Today, the Journal of Proteome Research published an entire issue dedicated to the 2020 mapping of 90% of the human proteome by the Human Proteome Project (HPP).
Dr. Chris Overall, a professor in Oral Biological and Medical Sciences with the UBC Faculty of Dentistry and a member of the Centre for Blood Research at UBC, is Associate Editor of the publication, and contributed the lead editorial, was senior author on three papers, and co-author on five papers among the 15 studies published in the special edition.
As the lead of the only Canadian lab helping bring the proteome draft release to fruition, Dr. Overall has also published an overview of the HPP in Nature Communications: “A High Stringency Blueprint of the Human Proteome.”
Asked by journalist Molly Campbell writing for Technology Networks how it feels as a scientist to be involved in a project that contributes so largely to our understanding of human life, Dr.

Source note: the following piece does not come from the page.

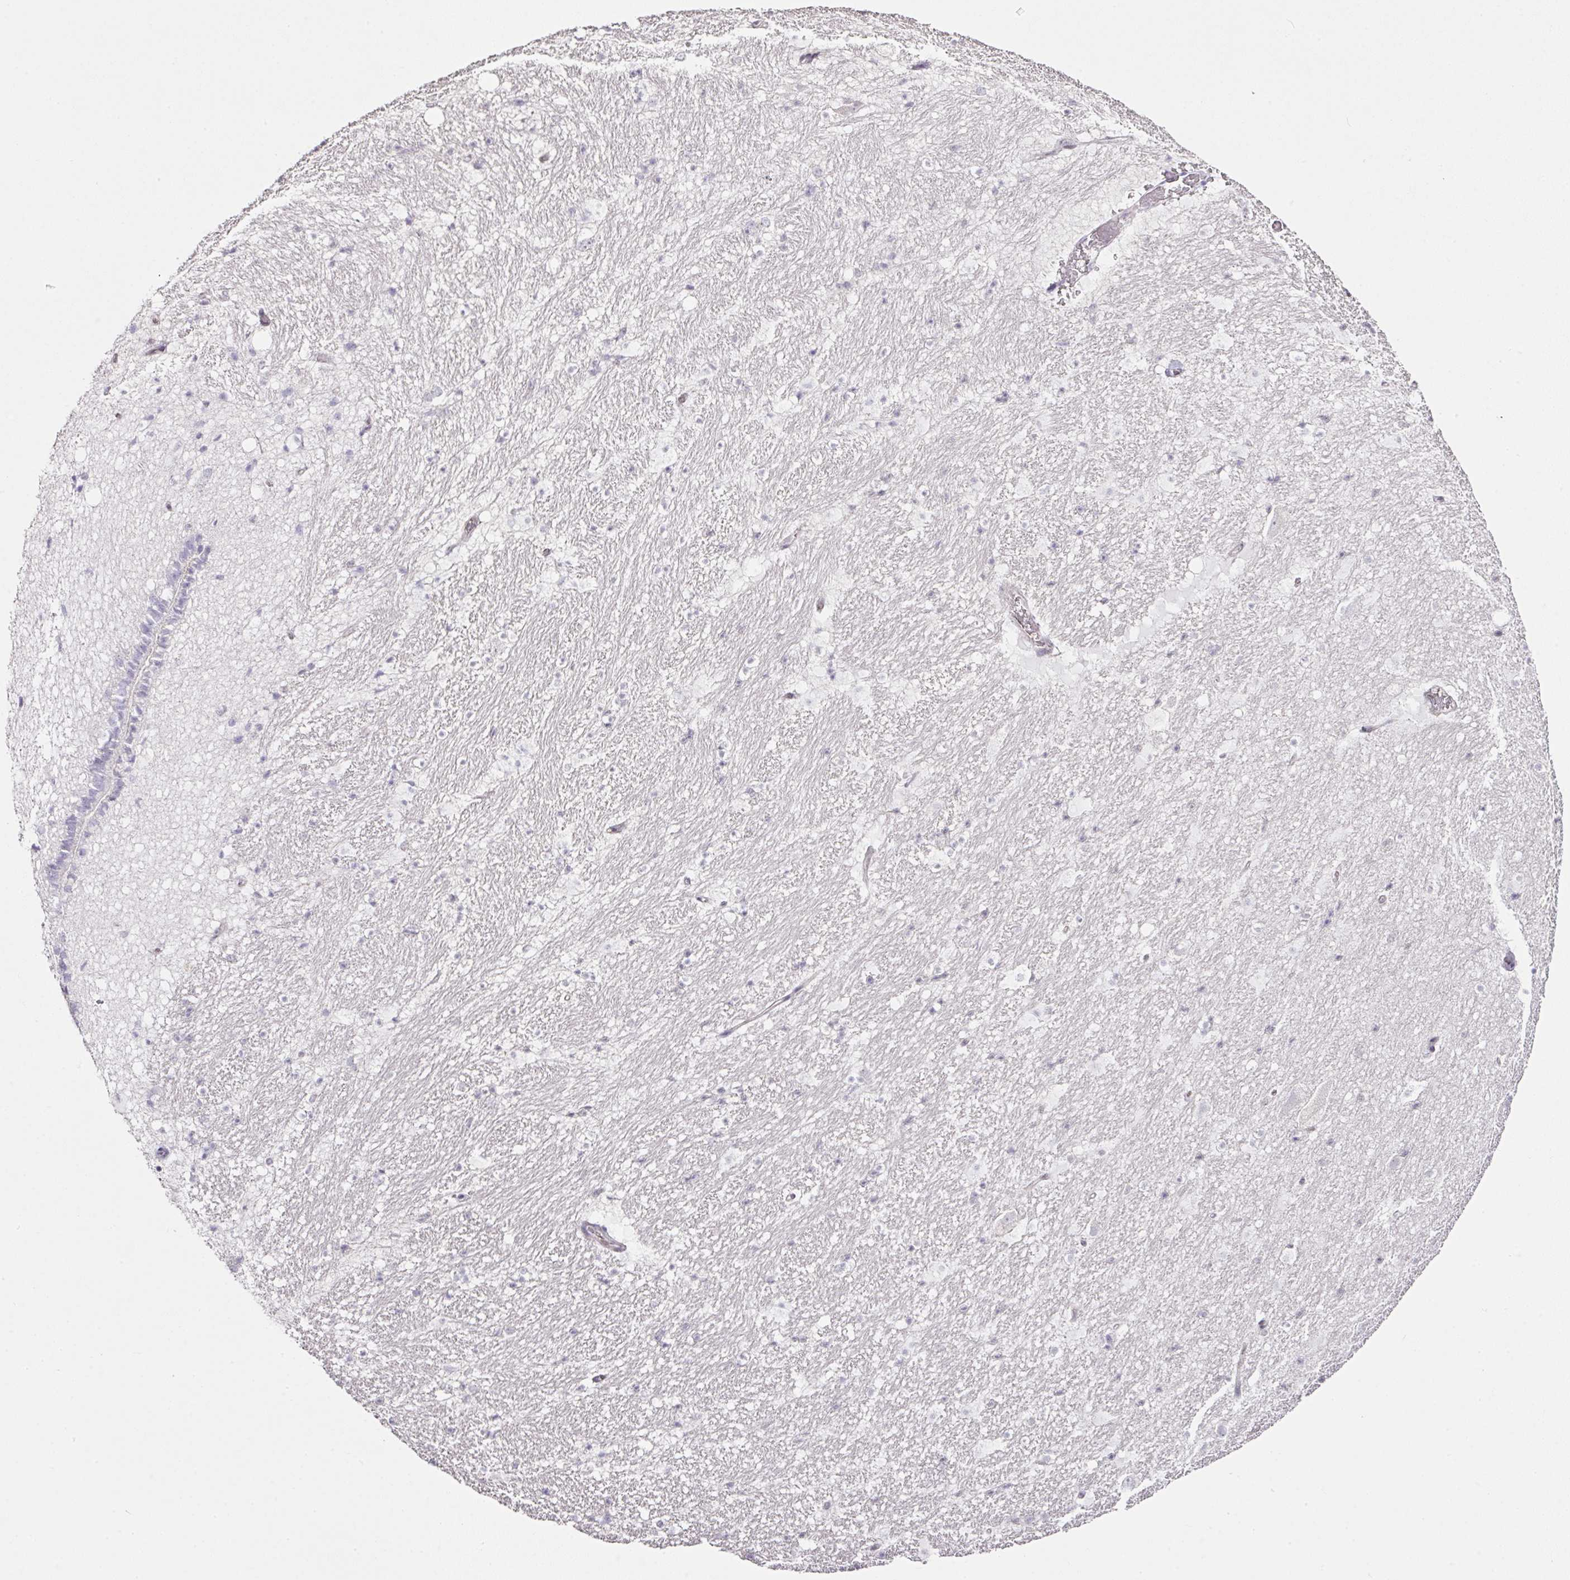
{"staining": {"intensity": "negative", "quantity": "none", "location": "none"}, "tissue": "hippocampus", "cell_type": "Glial cells", "image_type": "normal", "snomed": [{"axis": "morphology", "description": "Normal tissue, NOS"}, {"axis": "topography", "description": "Hippocampus"}], "caption": "Immunohistochemistry of benign human hippocampus displays no positivity in glial cells. (Brightfield microscopy of DAB IHC at high magnification).", "gene": "FAM32A", "patient": {"sex": "male", "age": 37}}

Overall replied,
“This is all non-funded work in my lab, and in most labs that participated in defining the human proteome, but I feel it is so important a scientific and medical pursuit that we do it unfunded, in our own time. Genomics cannot provide all the answers or diagnostics for diseases lacking a genetic basis. Critically, genomics cannot provide information on disease activity and on-target drug activity. Only proteomics can do so.”